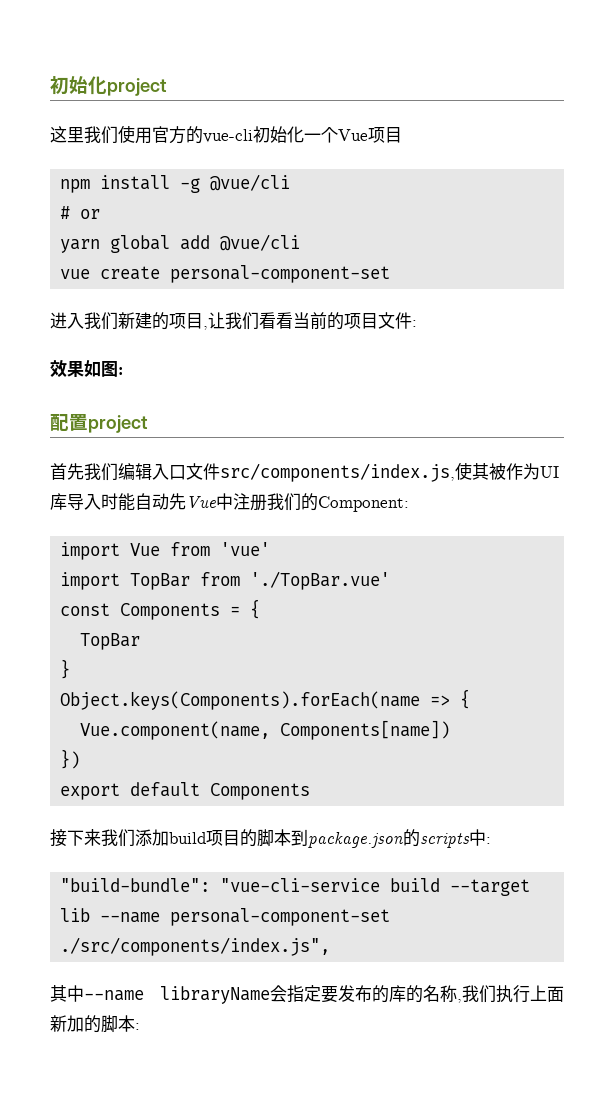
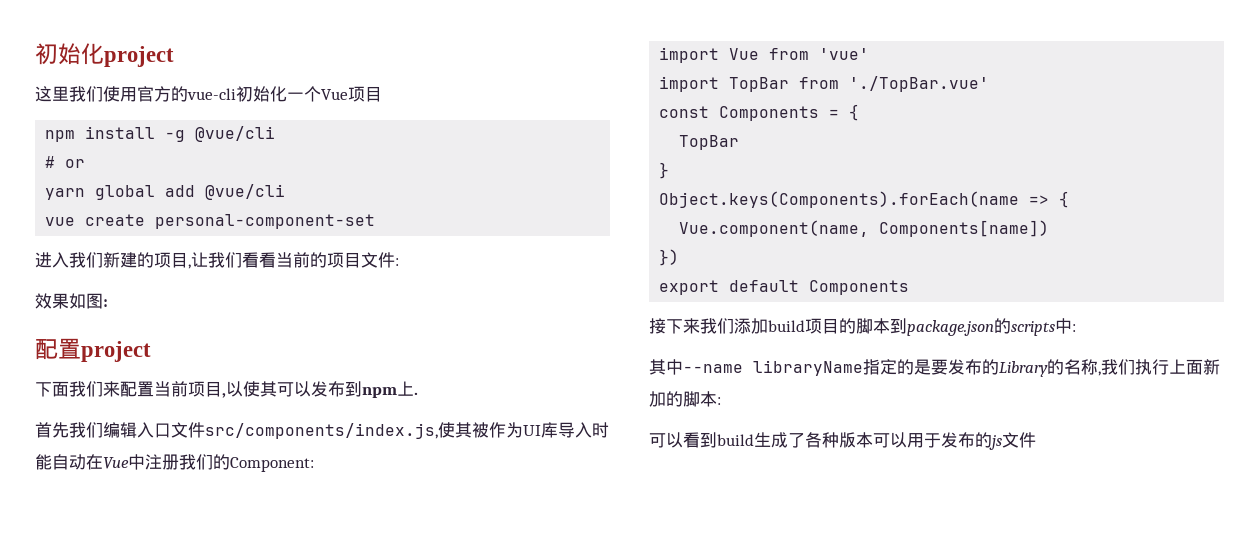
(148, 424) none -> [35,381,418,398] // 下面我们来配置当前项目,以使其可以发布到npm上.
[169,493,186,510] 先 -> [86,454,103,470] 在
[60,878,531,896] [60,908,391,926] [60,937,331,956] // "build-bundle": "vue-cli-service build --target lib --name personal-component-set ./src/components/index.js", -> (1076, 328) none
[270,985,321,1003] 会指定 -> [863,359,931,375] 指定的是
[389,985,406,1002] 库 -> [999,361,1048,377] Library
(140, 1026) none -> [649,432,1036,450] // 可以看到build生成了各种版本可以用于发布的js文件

### THE PROBLEM
Show every line above in which the word "none" appears.

### RESULT OF THIS TASK
(148, 424) none -> [35,381,418,398] // 下面我们来配置当前项目,以使其可以发布到npm上.
[60,878,531,896] [60,908,391,926] [60,937,331,956] // "build-bundle": "vue-cli-service build --target lib --name personal-component-set ./src/components/index.js", -> (1076, 328) none
(140, 1026) none -> [649,432,1036,450] // 可以看到build生成了各种版本可以用于发布的js文件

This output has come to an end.